# Polymarket User Win Rate Analysis

This notebook calculates the **Profitability Win Rate** for users.

**Definition:** A "Win" is defined as making a net profit (> $0.00) on a **Resolved Market**.

$$ \text{Win Rate} = \frac{\text{Count of Profitable Markets}}{\text{Total Resolved Markets Traded}} $$

In [1]:
import pandas as pd
import numpy as np
import json

# 1. Load Data
trades_path = 'data/trades.csv'
markets_path = 'data/markets.csv'

# Handle potential encoding issues
df_trades = pd.read_csv(trades_path, encoding='utf-8', encoding_errors='replace')
df_markets = pd.read_csv(markets_path, encoding='utf-8', encoding_errors='replace')

print(f"Loaded {len(df_trades)} trades and {len(df_markets)} markets.")

Loaded 2140596 trades and 12331 markets.


## 2. Identify Resolved Markets

We only care about markets that have been closed/resolved.

In [2]:
market_resolution_map = {}
resolved_slugs = set()

for idx, row in df_markets.iterrows():
    try:
        data = json.loads(row['data'])
        slug = row['slug']
        is_closed = data.get('closed', False)
        
        if is_closed:
            resolved_slugs.add(slug)
            outcomes = json.loads(data.get('outcomes', '[]'))
            payouts = data.get('resolution', {}).get('payouts', [])
            
            if outcomes and payouts:
                res_info = {outcomes[i]: float(payouts[i]) for i in range(len(outcomes))}
                market_resolution_map[slug] = res_info
    except Exception:
        continue

print(f"Found {len(resolved_slugs)} resolved markets.")

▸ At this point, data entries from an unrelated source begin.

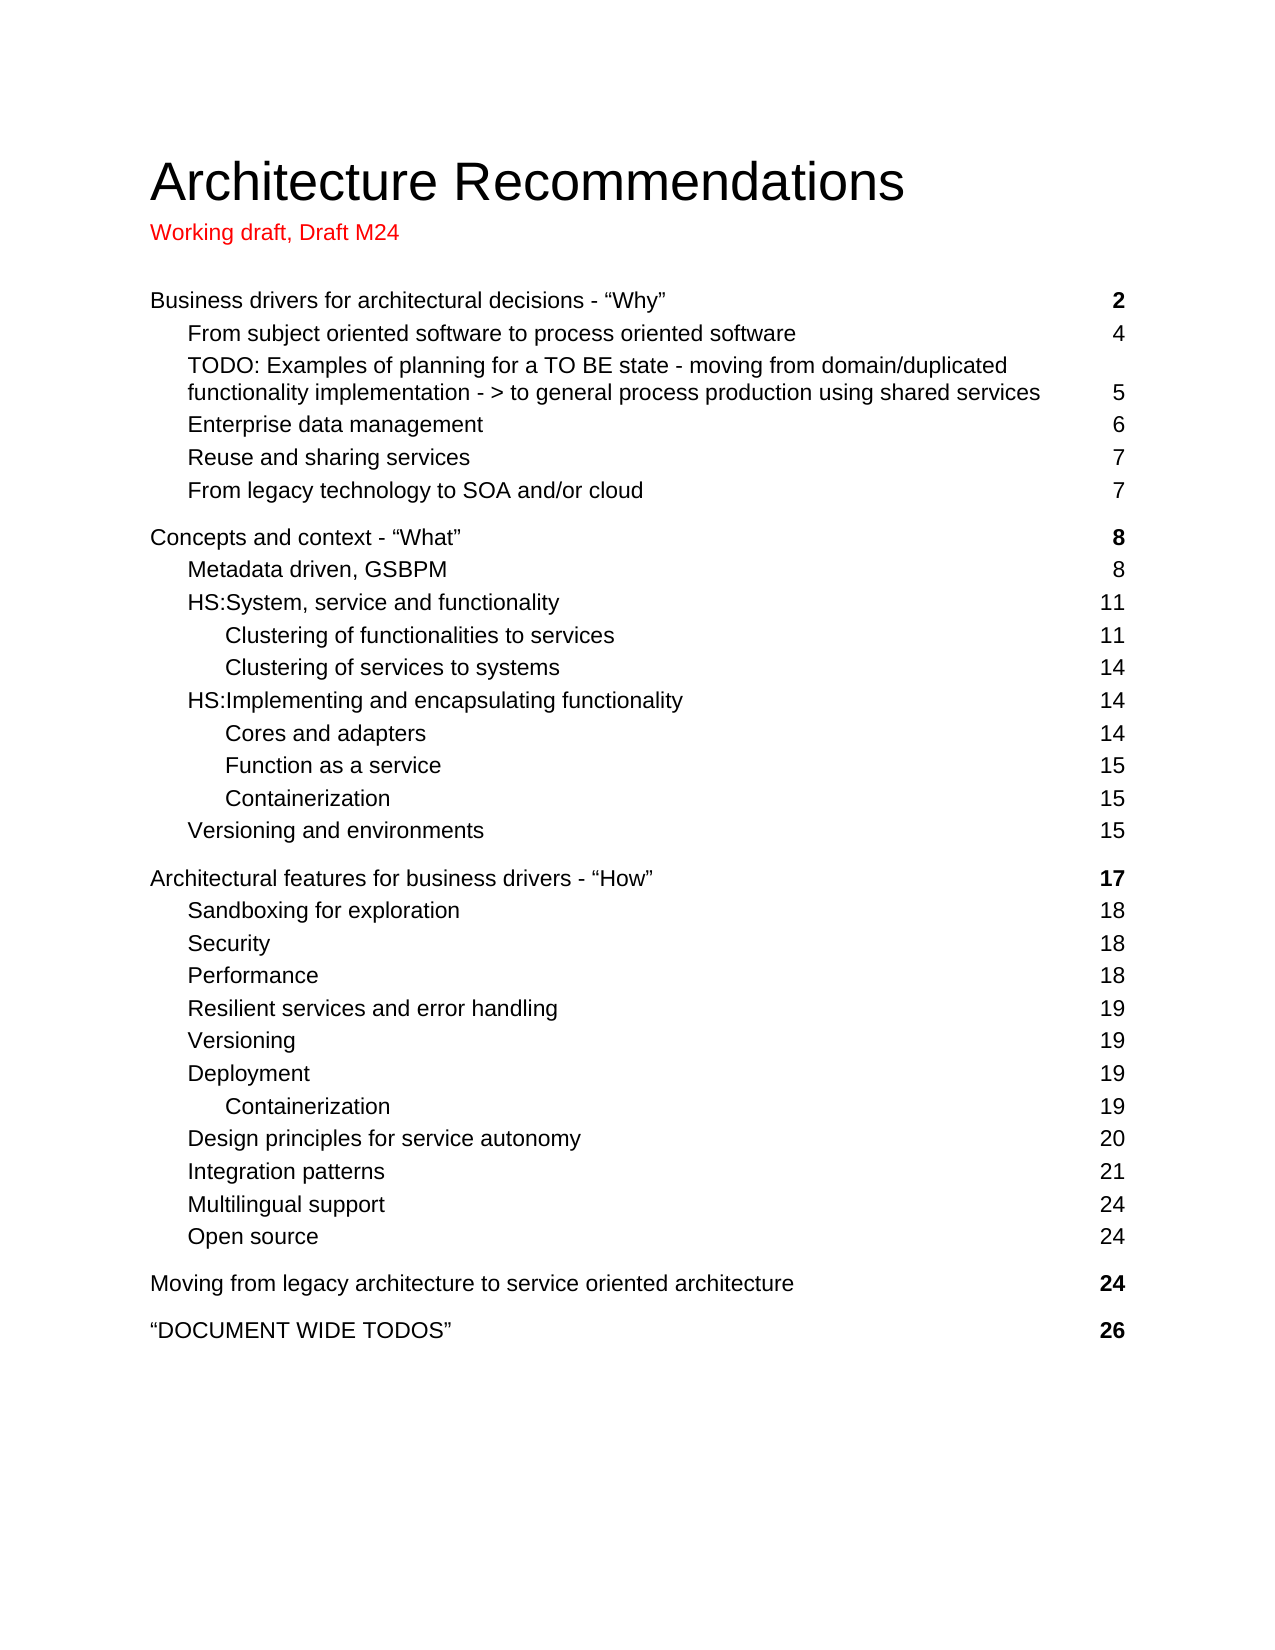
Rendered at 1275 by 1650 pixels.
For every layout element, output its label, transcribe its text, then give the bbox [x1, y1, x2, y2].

text Containerization 19 [225, 1093, 1125, 1119]
text Versioning 19 [187, 1027, 1125, 1054]
text Multilingual support 24 [187, 1191, 1125, 1217]
text Resilient services and error handling 19 [187, 995, 1125, 1021]
text Deployment 19 [187, 1060, 1125, 1086]
text Function as a service 15 [225, 752, 1125, 778]
text Reuse and sharing services 7 [187, 444, 1125, 470]
text HS:Implementing and encapsulating functionality 14 [187, 687, 1125, 713]
text Sandboxing for exploration 18 [187, 897, 1125, 923]
text Concepts and context - “What” 8 [150, 524, 1125, 550]
text Moving from legacy architecture to service oriented architecture 24 [150, 1270, 1125, 1297]
text “DOCUMENT WIDE TODOS” 26 [150, 1317, 1125, 1344]
text Security 18 [187, 930, 1125, 956]
text TODO: Examples of planning for a TO BE state - moving from domain/duplicated functionality implementation - > to general process production using shared services 5 [187, 352, 1125, 405]
text Clustering of functionalities to services 11 [225, 622, 1125, 648]
text Performance 18 [187, 962, 1125, 989]
text Business drivers for architectural decisions - “Why” 2 [150, 287, 1125, 314]
text Working draft, Draft M24 [150, 218, 1125, 245]
text Versioning and environments 15 [187, 817, 1125, 844]
text Enterprise data management 6 [187, 411, 1125, 438]
text Architectural features for business drivers - “How” 17 [150, 864, 1125, 891]
text Cores and adapters 14 [225, 719, 1125, 746]
title Architecture Recommendations [150, 150, 1125, 212]
text Integration patterns 21 [187, 1158, 1125, 1184]
text HS:System, service and functionality 11 [187, 589, 1125, 615]
text From subject oriented software to process oriented software 4 [187, 320, 1125, 346]
text Containerization 15 [225, 785, 1125, 811]
text Metadata driven, GSBPM 8 [187, 556, 1125, 583]
text From legacy technology to SOA and/or cloud 7 [187, 477, 1125, 503]
text Open source 24 [187, 1223, 1125, 1249]
text Clustering of services to systems 14 [225, 654, 1125, 681]
text Design principles for service autonomy 20 [187, 1125, 1125, 1152]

Found 546 resolved markets.


## 3. Filter & Calculate PnL for Resolved Markets

1. Filter trades to keep only those in `resolved_slugs`.
2. Calculate Cash Flow and Payout for each user/market.

In [3]:
# Filter trades
df_resolved_trades = df_trades[df_trades['market_slug'].isin(resolved_slugs)].copy()

# Calculate Cash Flow
def calculate_flow(row):
    if row['side'] == 'BUY':
        return -row['usdc_volume'], row['shares']
    else:
        return row['usdc_volume'], -row['shares']

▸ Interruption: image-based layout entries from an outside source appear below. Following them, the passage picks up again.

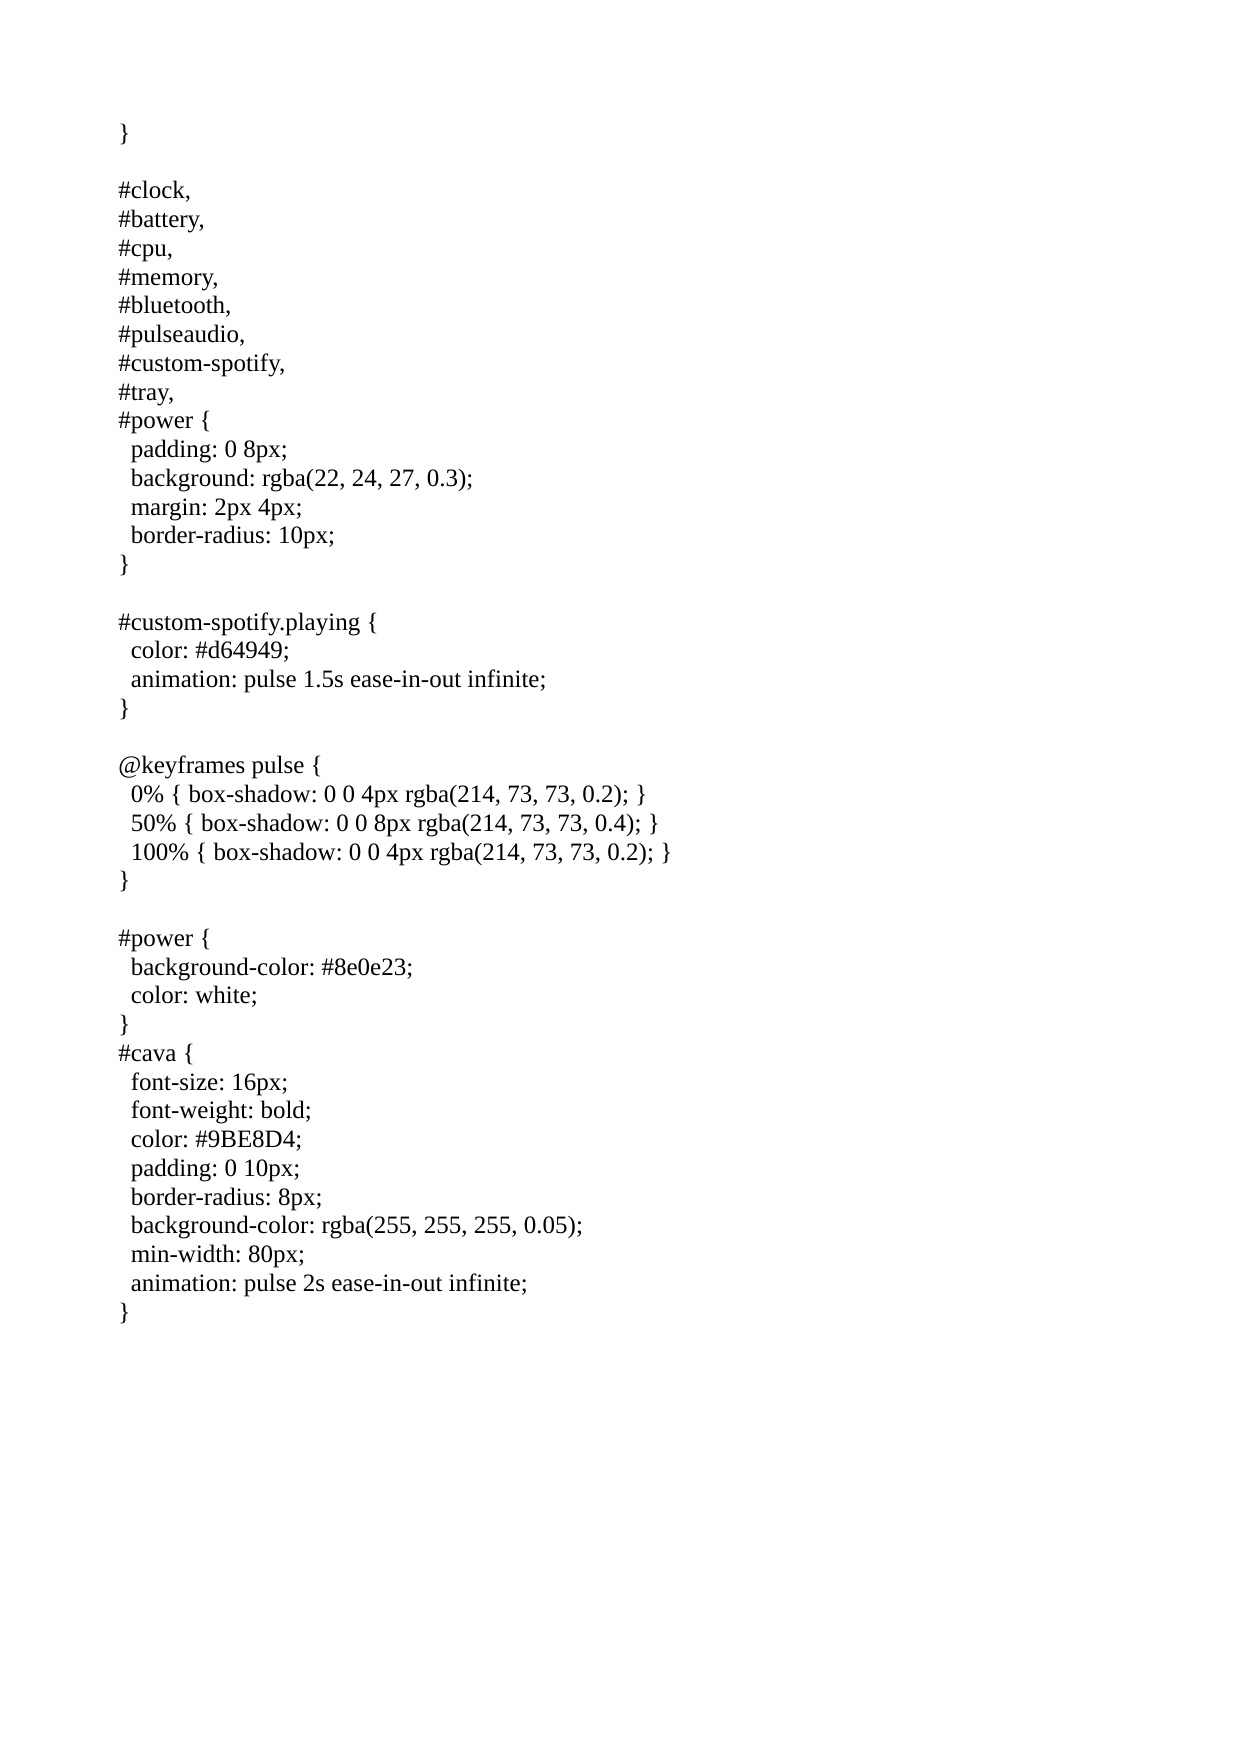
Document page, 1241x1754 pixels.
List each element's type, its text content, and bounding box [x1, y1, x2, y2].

text font-size: 16px; [118, 1067, 1122, 1096]
text #power { [118, 406, 1122, 434]
text background: rgba(22, 24, 27, 0.3); [118, 463, 1122, 492]
text margin: 2px 4px; [118, 492, 1122, 521]
text color: white; [118, 981, 1122, 1009]
text #cpu, [118, 233, 1122, 262]
text } [118, 1297, 1122, 1326]
text border-radius: 8px; [118, 1182, 1122, 1211]
text #custom-spotify.playing { [118, 607, 1122, 636]
text #tray, [118, 377, 1122, 406]
text animation: pulse 1.5s ease-in-out infinite; [118, 664, 1122, 693]
text font-weight: bold; [118, 1096, 1122, 1124]
text #battery, [118, 204, 1122, 233]
text background-color: rgba(255, 255, 255, 0.05); [118, 1211, 1122, 1239]
text animation: pulse 2s ease-in-out infinite; [118, 1268, 1122, 1297]
text min-width: 80px; [118, 1239, 1122, 1268]
text #power { [118, 923, 1122, 952]
text #clock, [118, 176, 1122, 204]
text #cava { [118, 1038, 1122, 1067]
text 50% { box-shadow: 0 0 8px rgba(214, 73, 73, 0.4); } [118, 808, 1122, 837]
text } [118, 866, 1122, 894]
text padding: 0 10px; [118, 1153, 1122, 1182]
text } [118, 118, 1122, 147]
text background-color: #8e0e23; [118, 952, 1122, 981]
text border-radius: 10px; [118, 521, 1122, 549]
text @keyframes pulse { [118, 751, 1122, 779]
text #bluetooth, [118, 291, 1122, 319]
text #pulseaudio, [118, 319, 1122, 348]
text 0% { box-shadow: 0 0 4px rgba(214, 73, 73, 0.2); } [118, 779, 1122, 808]
text #custom-spotify, [118, 348, 1122, 377]
text #memory, [118, 262, 1122, 291]
text color: #d64949; [118, 636, 1122, 664]
text } [118, 549, 1122, 578]
text color: #9BE8D4; [118, 1124, 1122, 1153]
text } [118, 1009, 1122, 1038]
text padding: 0 8px; [118, 434, 1122, 463]
text 100% { box-shadow: 0 0 4px rgba(214, 73, 73, 0.2); } [118, 837, 1122, 866]
text } [118, 693, 1122, 722]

df_resolved_trades[['cash_flow', 'share_change']] = df_resolved_trades.apply(
    lambda row: pd.Series(calculate_flow(row)), axis=1
)

# Group by User + Market + Outcome
position_df = df_resolved_trades.groupby(['maker', 'market_slug', 'outcome']).agg(
    net_cash_flow=('cash_flow', 'sum'),
    net_shares=('share_change', 'sum')
).reset_index()

# Calculate Final Payout
def calculate_payout(row):
    market = row['market_slug']
    outcome = row['outcome']
    shares = row['net_shares']
    
    payout_price = 0.0
    if market in market_resolution_map and outcome in market_resolution_map[market]:
        payout_price = market_resolution_map[market][outcome]
        
    return shares * payout_price

position_df['payout_value'] = position_df.apply(calculate_payout, axis=1)
position_df['pnl'] = position_df['net_cash_flow'] + position_df['payout_value']

# Consolidate to User + Market level (summing PnL across outcomes)
market_pnl_df = position_df.groupby(['maker', 'market_slug'])['pnl'].sum().reset_index()
market_pnl_df.head()

Unnamed: 0,maker,market_slug,pnl
0,0x0012FDbC568eAC386bAEb465f5F8a867341Fcdb5,bitcoin-up-or-down-on-december-18,1.031
1,0x0012FDbC568eAC386bAEb465f5F8a867341Fcdb5,ethereum-up-or-down-on-december-18,1.003
2,0x0013667cEb2474c99C1A406A1Bef55c8CbAD3C30,bitcoin-above-90k-on-december-18,-3.099999
3,0x0013667cEb2474c99C1A406A1Bef55c8CbAD3C30,bitcoin-up-or-down-december-18-3pm-et,-22.848398
4,0x0013667cEb2474c99C1A406A1Bef55c8CbAD3C30,bitcoin-up-or-down-december-18-4am-et,-84.394399


## 4. Compute Win Rate

Classify each market as a Win or Loss and aggregate by user.

- **Filter:** We exclude market interactions with negligible impact (e.g., PnL between -$0.01 and +$0.01) to avoid dust noise.

In [5]:
# Define Win/Loss
def get_result(pnl):
    if pnl > 0.01: return 'WIN'
    elif pnl < -0.01: return 'LOSS'
    else: return 'NEUTRAL'

market_pnl_df['result'] = market_pnl_df['pnl'].apply(get_result)

# Filter out neutrals
active_markets = market_pnl_df[market_pnl_df['result'] != 'NEUTRAL']

# Aggregation
win_rate_df = active_markets.groupby('maker').agg(
    total_markets=('market_slug', 'count'),
    wins=('result', lambda x: (x == 'WIN').sum()),
    total_profit=('pnl', 'sum')
).reset_index()

win_rate_df['win_rate_pct'] = (win_rate_df['wins'] / win_rate_df['total_markets']) * 100

# Filter for statistical significance (e.g., at least 5 markets traded)
significant_traders = win_rate_df[win_rate_df['total_markets'] >= 5].sort_values('win_rate_pct', ascending=False)

print("Top Traders by Win Rate (min 5 markets):")
significant_traders.head(100)
# save to csv
significant_traders.to_csv('data/top_traders_by_win_rate.csv', index=False)

Top Traders by Win Rate (min 5 markets):